A good watch, although very different to the book...
I've read He Died with a Falafel in his Hand several times and I'm a big fan of John Birmingham, he is a wonderful author.
When I first saw this film I have to admit I was quite put out with the character being significantly different to that of Birmingham in the book and also the stories being quite different and most of them being left out altogether. I am the kind of person that get's annoyed with a film if it's 'historically inaccurate' (eg: Marie Antoinette, Becoming Jane etc...make me very angry!) and indeed it annoyed me that this film changed quite a lot of the things that actually happened in Birmingham's real life.

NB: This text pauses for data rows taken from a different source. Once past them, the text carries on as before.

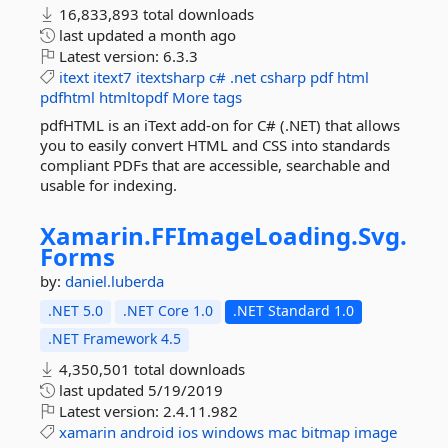
16,833,893 total downloads
last updated
a month ago
Latest version:
6.3.3
itext
itext7
itextsharp
c#
.net
csharp
pdf
html
pdfhtml
htmltopdf
More tags
pdfHTML is an iText add-on for C# (.NET) that allows
you to easily convert HTML and CSS into standards
compliant PDFs that are accessible, searchable and
usable for indexing.
Xamarin.
FFImageLoading.
Svg.
Forms
by:
daniel.luberda
.NET 5.0
.NET Core 1.0
.NET Standard 1.0
.NET Framework 4.5
4,350,501 total downloads
last updated
5/19/2019
Latest version:
2.4.11.982
xamarin
android
ios
windows
mac
bitmap
image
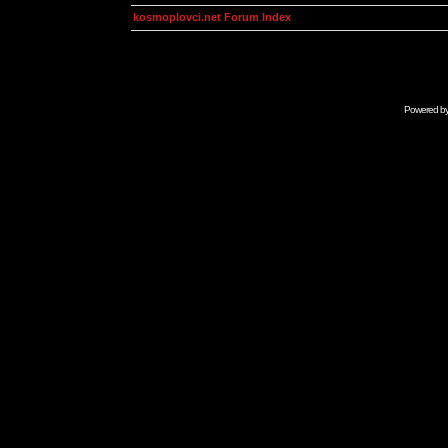
kosmoplovci.net Forum Index
Powered b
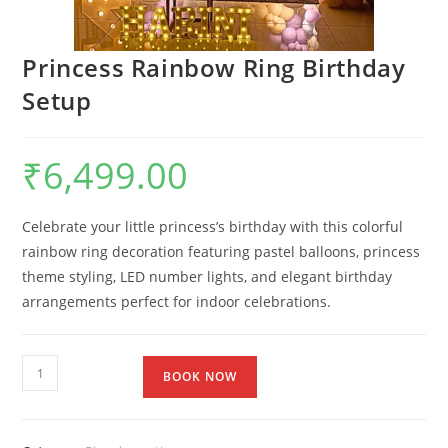
Princess Rainbow Ring Birthday
Setup
₹
6,499.00
Celebrate your little princess’s birthday with this colorful
rainbow ring decoration featuring pastel balloons, princess
theme styling, LED number lights, and elegant birthday
arrangements perfect for indoor celebrations.
BOOK NOW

However, after watching it again I realized just how amazing Noah Taylor is and of course the supporting cast. I also realized that if all of the stories in the book were included the film, it would've had to have been HOURS longer. It seems almost as if the film is just a VERY small portion of the book, just a nugget of the overall story, which in it's self didn't finish with the end of the book.
I enjoyed the story in the film, even if it was significantly different. And although I love the book much more than the film, I have learnt to appreciate and respect the film for what it is.
It's a fascinating story and Noah Taylor is just incredible as the main character, Danny. I also recognize a lot of the supporting cast from other Australian films or TV shows. (For example Sophie Lee from Muriel's Wedding.) There's something about Australian share house living that rings true with so many people.
I my self have lived in many share houses and lived with some neurotic freak shows or stoned hippies or insomniac business men, and there is nothing that shows the transition from one place to the next more than this film. (And of course to a larger extent, the book.) It can feel almost likes nothing's changed from one house to the next when you move too often.
Sometimes you have the feeling the script has missed out on some of the plot and character development, but otherwise it's an interesting film. If only for Noah Taylor.
I do recommend reading the book though, as it is for all intents and purposes much better.